WarningMight contain spoilers.

Witty, absurd, charming, clever, endearing, and touching. A ridiculous plot is transformed into something eminently believable by brilliant execution. The parallels with the execrable Marry Me can’t be ignored, but this is everything that film wishes it was. I could quote line after line and scene after scene; it’s hilarious from start to finish.

Samara Weaving is an actor of a different calibre who infuses a surprising amount of personality into Olivia with her fantastic expressions and timing. Eugenio Derbez fearlessly delivers a virtuoso performance as Antonio, one of the most awkward characters I’ve ever seen; Antonio has no looks or charisma, yet he’s incredible charming, presumably because of his honesty, decency, and, of course, obvious naïveté.

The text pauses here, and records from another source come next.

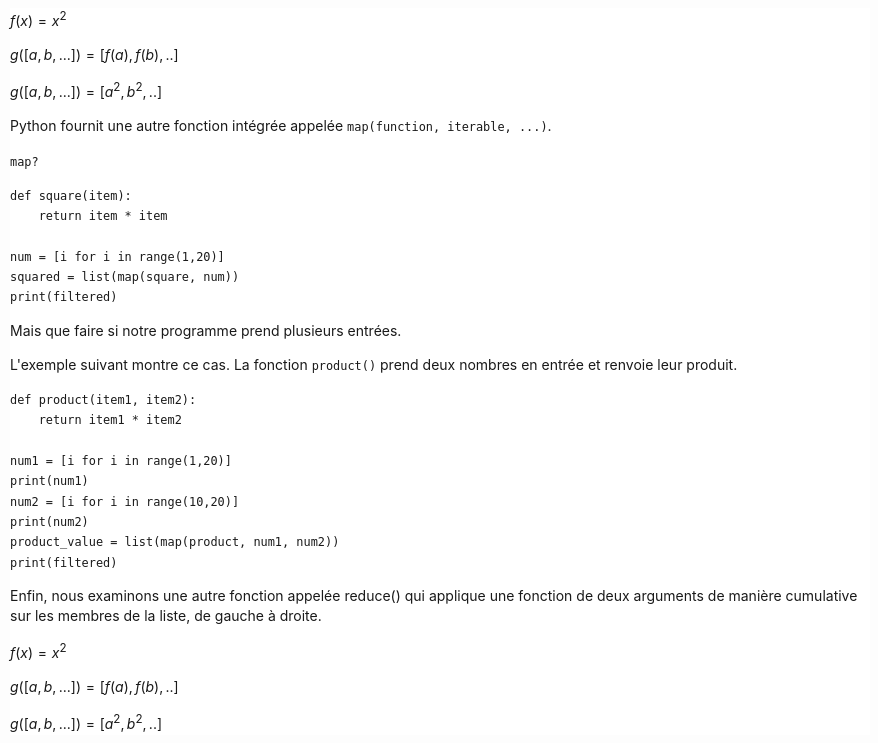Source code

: 

$f(x) = x ^ 2$

$g([a,b,...]) = [f(a), f(b), ..]$

$g([a,b,...]) = [a^2, b^2, ..]$



Python fournit une autre fonction intégrée appelée
`map(function, iterable, ...)`.



``` {.python}
map?
```



``` {.python}
def square(item):
    return item * item

num = [i for i in range(1,20)]
squared = list(map(square, num))
print(filtered)
```



Mais que faire si notre programme prend plusieurs entrées.

L\'exemple suivant montre ce cas. La fonction `product()` prend deux
nombres en entrée et renvoie leur produit.



``` {.python}
def product(item1, item2):
    return item1 * item2

num1 = [i for i in range(1,20)]
print(num1)
num2 = [i for i in range(10,20)]
print(num2)
product_value = list(map(product, num1, num2))
print(filtered)
```



Enfin, nous examinons une autre fonction appelée reduce() qui applique
une fonction de deux arguments de manière cumulative sur les membres de
la liste, de gauche à droite.



$f(x) = x ^ 2$

$g([a,b,...]) = [f(a), f(b), ..]$

$g([a,b,...]) = [a^2, b^2, ..]$
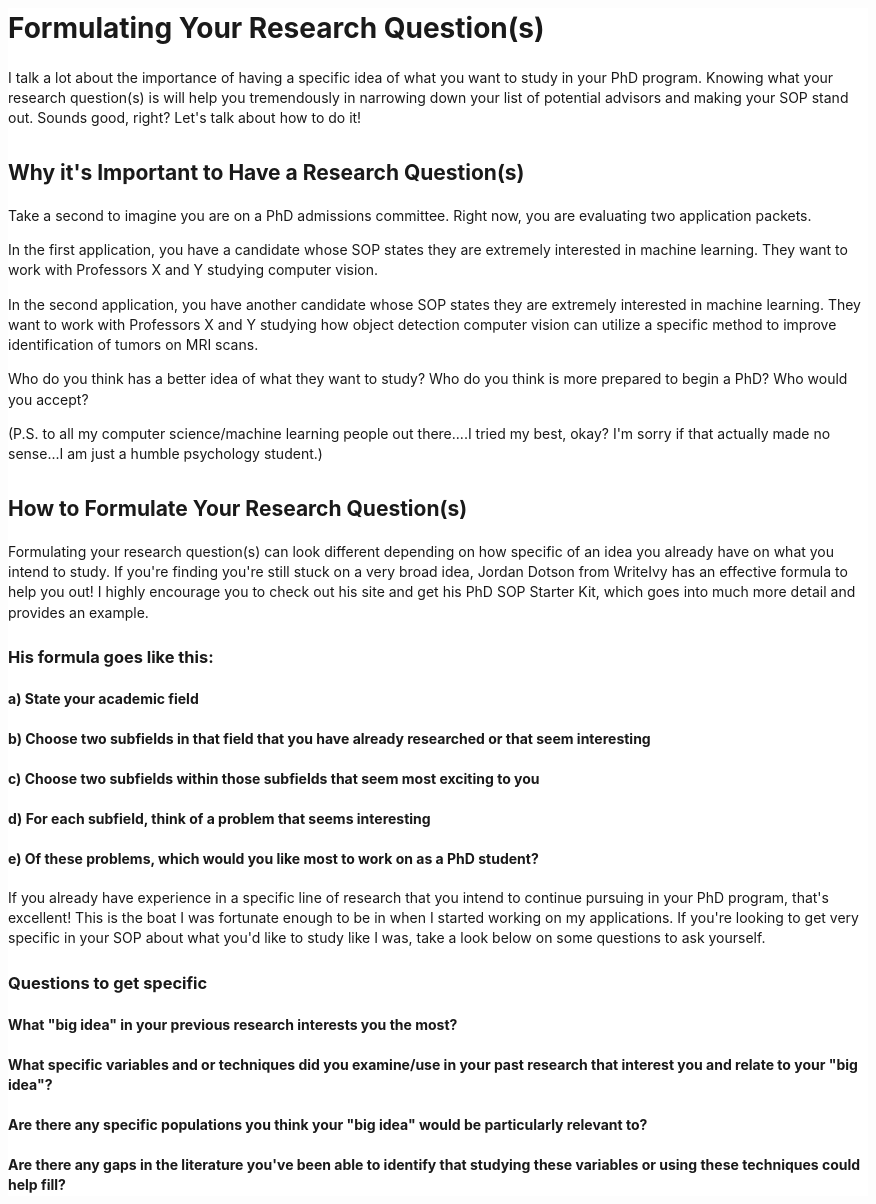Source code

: # Formulating Your Research Question(s)
I talk a lot about the importance of having a specific idea of what you want to study in your PhD program. Knowing what your research question(s) is will help you tremendously in narrowing down your list of potential advisors and making your SOP stand out. Sounds good, right? Let's talk about how to do it!

## Why it's Important to Have a Research Question(s)
Take a second to imagine you are on a PhD admissions committee. Right now, you are evaluating two application packets.

In the first application, you have a candidate whose SOP states they are extremely interested in machine learning. They want to work with Professors X and Y studying computer vision.

In the second application, you have another candidate whose SOP states they are extremely interested in machine learning. They want to work with Professors X and Y studying how object detection computer vision can utilize a specific method to improve identification of tumors on MRI scans.

Who do you think has a better idea of what they want to study? Who do you think is more prepared to begin a PhD? Who would you accept?

(P.S. to all my computer science/machine learning people out there....I tried my best, okay? I'm sorry if that actually made no sense...I am just a humble psychology student.)

## How to Formulate Your Research Question(s)
Formulating your research question(s) can look different depending on how specific of an idea you already have on what you intend to study. If you're finding you're still stuck on a very broad idea, Jordan Dotson from WriteIvy has an effective formula to help you out! I highly encourage you to check out his site and get his PhD SOP Starter Kit, which goes into much more detail and provides an example. 

### His formula goes like this:
#### a) State your academic field
#### b) Choose two subfields in that field that you have already researched or that seem interesting 
#### c) Choose two subfields within those subfields that seem most exciting to you
#### d) For each subfield, think of a problem that seems interesting
#### e) Of these problems, which would you like most to work on as a PhD student?

If you already have experience in a specific line of research that you intend to continue pursuing in your PhD program, that's excellent! This is the boat I was fortunate enough to be in when I started working on my applications. If you're looking to get very specific in your SOP about what you'd like to study like I was, take a look below on some questions to ask yourself.

### Questions to get specific
#### What "big idea" in your previous research interests you the most?
#### What specific variables and or techniques did you examine/use in your past research that interest you and relate to your "big idea"? 
#### Are there any specific populations you think your "big idea" would be particularly relevant to?
#### Are there any gaps in the literature you've been able to identify that studying these variables or using these techniques could help fill?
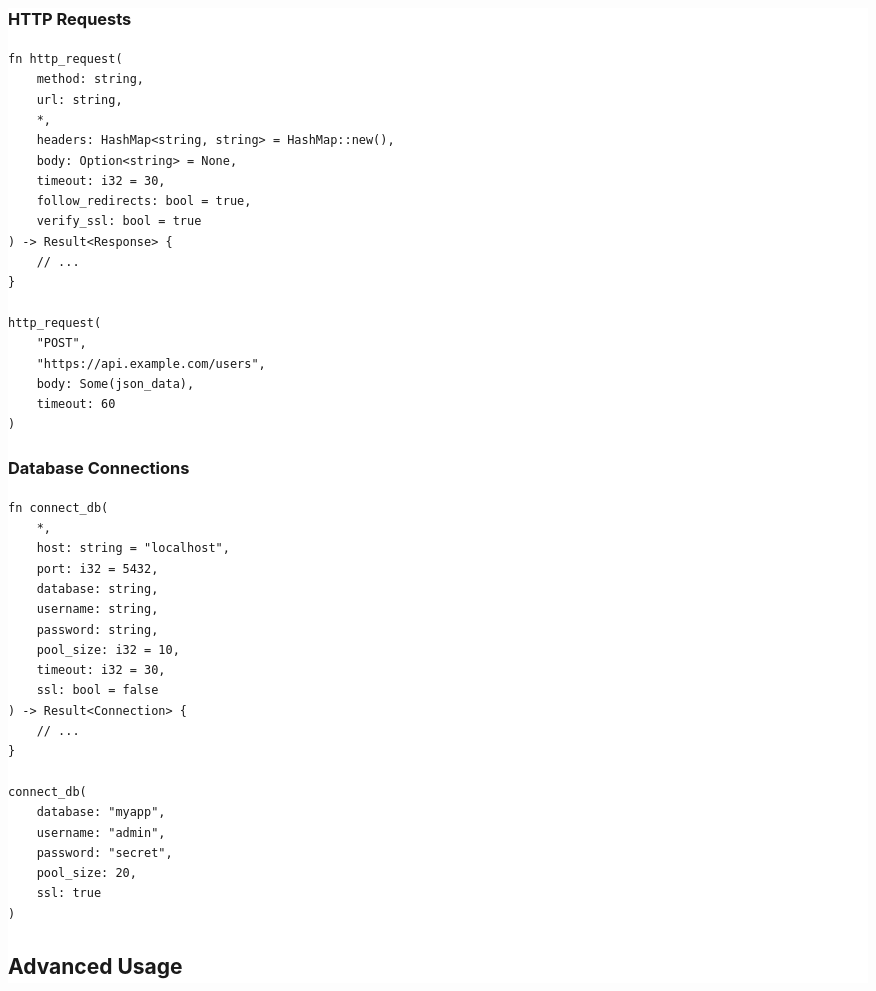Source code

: ### HTTP Requests

```home
fn http_request(
    method: string,
    url: string,
    *,
    headers: HashMap<string, string> = HashMap::new(),
    body: Option<string> = None,
    timeout: i32 = 30,
    follow_redirects: bool = true,
    verify_ssl: bool = true
) -> Result<Response> {
    // ...
}

http_request(
    "POST",
    "https://api.example.com/users",
    body: Some(json_data),
    timeout: 60
)
```

### Database Connections

```home
fn connect_db(
    *,
    host: string = "localhost",
    port: i32 = 5432,
    database: string,
    username: string,
    password: string,
    pool_size: i32 = 10,
    timeout: i32 = 30,
    ssl: bool = false
) -> Result<Connection> {
    // ...
}

connect_db(
    database: "myapp",
    username: "admin",
    password: "secret",
    pool_size: 20,
    ssl: true
)
```

## Advanced Usage
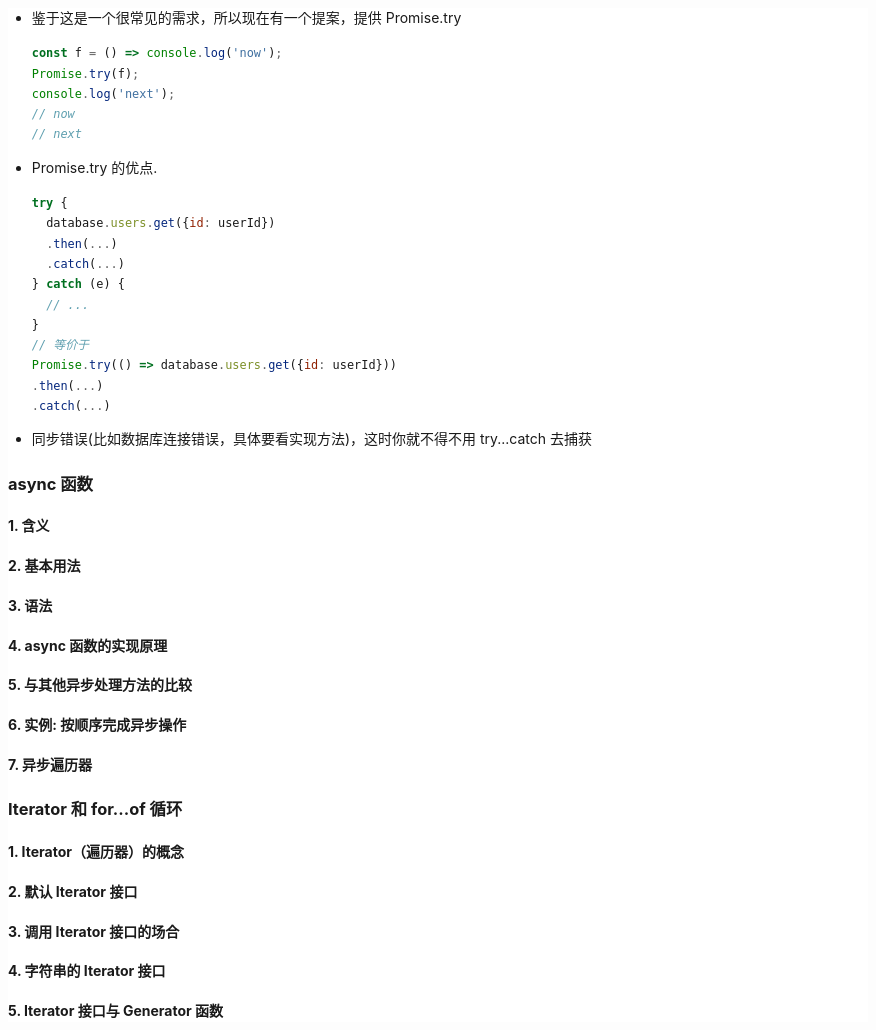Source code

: - 鉴于这是一个很常见的需求，所以现在有一个提案，提供 Promise.try
  ```js
  const f = () => console.log('now');
  Promise.try(f);
  console.log('next');
  // now
  // next
  ```
- Promise.try 的优点.

  ```js
  try {
    database.users.get({id: userId})
    .then(...)
    .catch(...)
  } catch (e) {
    // ...
  }
  // 等价于
  Promise.try(() => database.users.get({id: userId}))
  .then(...)
  .catch(...)
  ```

- 同步错误(比如数据库连接错误，具体要看实现方法)，这时你就不得不用 try...catch 去捕获

### async 函数

#### 1. 含义

#### 2. 基本用法

#### 3. 语法

#### 4. async 函数的实现原理

#### 5. 与其他异步处理方法的比较

#### 6. 实例: 按顺序完成异步操作

#### 7. 异步遍历器

### Iterator 和 for...of 循环

#### 1. Iterator（遍历器）的概念

#### 2. 默认 Iterator 接口

#### 3. 调用 Iterator 接口的场合

#### 4. 字符串的 Iterator 接口

#### 5. Iterator 接口与 Generator 函数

The film practically overflows with empathy for each and every lovingly-etched character in the impressive cast, including the detectives and even Vincent Royce himself. The story doesn’t judge him or loathe him for his philandering, his entitlement, his deceit, or his lack of substance—it simply presents a typical rich, entitled, dishonest, egotistical white man, portrayed with aplomb by Max Greenfield. Even his wife, Kathryn,[1] is a complete person, not a caricature.

Indeed, a critical part of The Valet’s success is that we see Olivia’s deep loneliness and dissatisfaction, making it easier to understand why her accidental relationship with Antonio blossoms. It’s nurtured patiently and with restraint, unhurriedly carried by undertones and overtones, forgoing any attempt to force the two together for the sake of the plot. It gradually solidifies into something hard to describe but undeniably real.

The only sour note is the death of the instantly lovable Cecilia: an unnecessary, heartbreaking twist that adds nothing to the story, not even reuniting Antonio with Olivia. There were other ways to bring him back down to Earth.

In retrospect, I’m delighted to see the upwards trajectory from the enjoyable I Want You Back to the great The Lost City and now to this. That’s three good-to-amazing romcoms out of four in the same year. An unlooked-for bounty, but a welcome change.

  1. Played by Betsy Brandt (Marie from Breaking Bad )!